Montreal Convention (1999):

  • The Montreal Convention is a multilateral treaty adopted by a diplomatic meeting of International Civil Aviation Organization (ICAO) member states in 1999.
  • The convention establishes airline liability in the case of injury, death or delay to passengers.
  • It includes liability in cases of damage or loss or delay of baggage and cargo.
  • It is mandated that limits of liability of the air carriers should be reviewed every five years.
[Ref: Indian Express]

Art & Culture

Tribal Freedom Fighters’ Museums

The Ministry of Tribal Affairs is setting up Tribal Freedom Fighters’ Museums to give due Recognition to Sacrifices and Contribution to Country’s Freedom Struggle by the Tribal People.

Key Features:

  • All the museums will have strong usage of technologies like Virtual Reality (VR), Augmented Reality (AR), 3D/7D holographic projections etc.
  • These museums will trace history of the tribal people in hills and forests who fought for their rights and protection of their biological and cultural diversity.
  • It will combine ex situ display with in situ conservation and regeneration initiatives.

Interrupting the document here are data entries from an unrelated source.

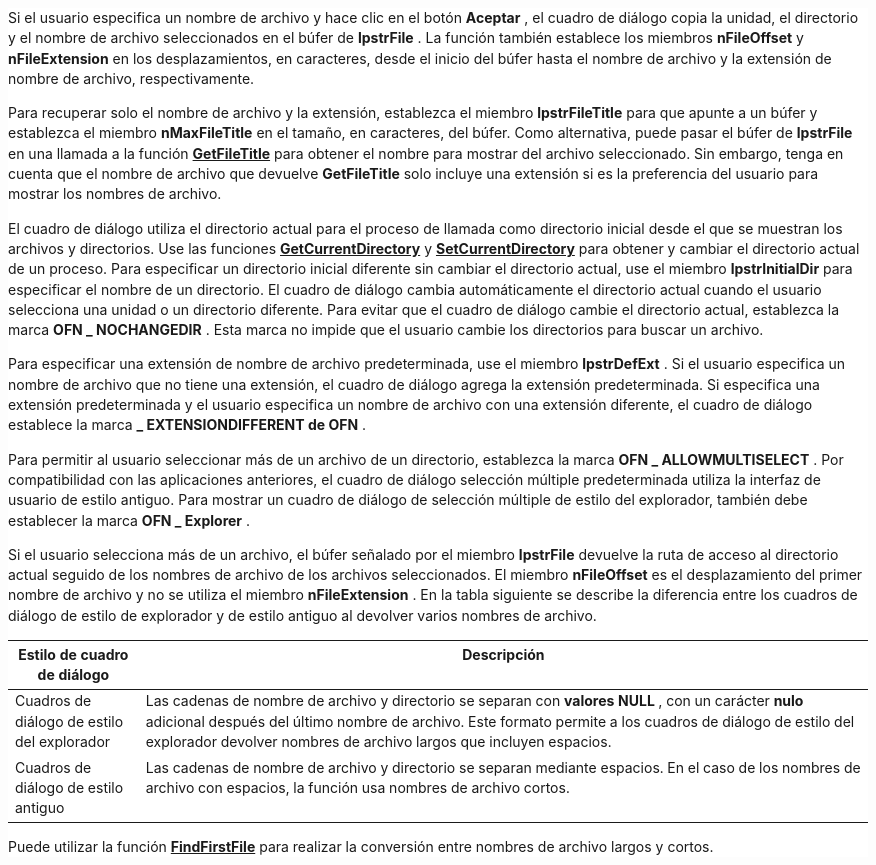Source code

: Si el usuario especifica un nombre de archivo y hace clic en el botón **Aceptar** , el cuadro de diálogo copia la unidad, el directorio y el nombre de archivo seleccionados en el búfer de **lpstrFile** . La función también establece los miembros **nFileOffset** y **nFileExtension** en los desplazamientos, en caracteres, desde el inicio del búfer hasta el nombre de archivo y la extensión de nombre de archivo, respectivamente.

Para recuperar solo el nombre de archivo y la extensión, establezca el miembro **lpstrFileTitle** para que apunte a un búfer y establezca el miembro **nMaxFileTitle** en el tamaño, en caracteres, del búfer. Como alternativa, puede pasar el búfer de **lpstrFile** en una llamada a la función [**GetFileTitle**](/windows/desktop/api/Commdlg/nf-commdlg-getfiletitlea) para obtener el nombre para mostrar del archivo seleccionado. Sin embargo, tenga en cuenta que el nombre de archivo que devuelve **GetFileTitle** solo incluye una extensión si es la preferencia del usuario para mostrar los nombres de archivo.

El cuadro de diálogo utiliza el directorio actual para el proceso de llamada como directorio inicial desde el que se muestran los archivos y directorios. Use las funciones [**GetCurrentDirectory**](/windows/desktop/api/winbase/nf-winbase-getcurrentdirectory) y [**SetCurrentDirectory**](/windows/desktop/api/winbase/nf-winbase-setcurrentdirectory) para obtener y cambiar el directorio actual de un proceso. Para especificar un directorio inicial diferente sin cambiar el directorio actual, use el miembro **lpstrInitialDir** para especificar el nombre de un directorio. El cuadro de diálogo cambia automáticamente el directorio actual cuando el usuario selecciona una unidad o un directorio diferente. Para evitar que el cuadro de diálogo cambie el directorio actual, establezca la marca **OFN \_ NOCHANGEDIR** . Esta marca no impide que el usuario cambie los directorios para buscar un archivo.

Para especificar una extensión de nombre de archivo predeterminada, use el miembro **lpstrDefExt** . Si el usuario especifica un nombre de archivo que no tiene una extensión, el cuadro de diálogo agrega la extensión predeterminada. Si especifica una extensión predeterminada y el usuario especifica un nombre de archivo con una extensión diferente, el cuadro de diálogo establece la marca **\_ EXTENSIONDIFFERENT de OFN** .

Para permitir al usuario seleccionar más de un archivo de un directorio, establezca la marca **OFN \_ ALLOWMULTISELECT** . Por compatibilidad con las aplicaciones anteriores, el cuadro de diálogo selección múltiple predeterminada utiliza la interfaz de usuario de estilo antiguo. Para mostrar un cuadro de diálogo de selección múltiple de estilo del explorador, también debe establecer la marca **OFN \_ Explorer** .

Si el usuario selecciona más de un archivo, el búfer señalado por el miembro **lpstrFile** devuelve la ruta de acceso al directorio actual seguido de los nombres de archivo de los archivos seleccionados. El miembro **nFileOffset** es el desplazamiento del primer nombre de archivo y no se utiliza el miembro **nFileExtension** . En la tabla siguiente se describe la diferencia entre los cuadros de diálogo de estilo de explorador y de estilo antiguo al devolver varios nombres de archivo.



| Estilo de cuadro de diálogo            | Descripción                                                                                                                                                                                                               |
|-----------------------------|---------------------------------------------------------------------------------------------------------------------------------------------------------------------------------------------------------------------------|
| Cuadros de diálogo de estilo del explorador | Las cadenas de nombre de archivo y directorio se separan con **valores NULL** , con un carácter **nulo** adicional después del último nombre de archivo. Este formato permite a los cuadros de diálogo de estilo del explorador devolver nombres de archivo largos que incluyen espacios. |
| Cuadros de diálogo de estilo antiguo      | Las cadenas de nombre de archivo y directorio se separan mediante espacios. En el caso de los nombres de archivo con espacios, la función usa nombres de archivo cortos.                                                                                              |



 

Puede utilizar la función [**FindFirstFile**](/windows/desktop/api/fileapi/nf-fileapi-findfirstfilea) para realizar la conversión entre nombres de archivo largos y cortos.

These will be museums, objects as well as ideas.
[Ref: PIB]

Key Facts for Prelims

Hindustan Urvarak & Rasayan Limited

  • Hindustan Urvarak & Rasayan Limited (HURL) was incorporated on 15th June, 2016 as a joint venture company by Coal India Limited (CIL), NTPC Limited (NTPC) and Indian Oil Corporation Limited (IOCL) as the lead promoters.
  • Fertilizer Corporation of India Limited (FCIL) and Hindustan Fertilizer Corporation Limited (HFCL) are the other two partners.
  • Through HURL, GoI is reviving three closed urea plants of FCIL and HFCL at Gorakhpur, Sindri and Barauni, each having annual capacity of 12.7 Lakh MT.
  • Urea is the most important nitrogenous fertiliser in the country because of its high Nitrogen content (46%N).
  • Besides its use in the crops, it is used as a cattle feed supplement to replace a part of protein requirements.
[Ref: PIB]

Sputnik V

  • Russia becomes the first in the world to register a vaccine dubbed ‘Sputnik V’ against the novel coronavirus.
  • The viral vector vaccine, has been developed by the Gamaleya Microbiology Research Centre.
  • Philippines President Rodrigo Duterte has accepted Russia’s offer of its COVID-19 vaccine, volunteering to be the first person to get the shot.
  • With almost 900,000 coronavirus infections, Russia is reported to have the world’s fourth-highest COVID-19 caseload.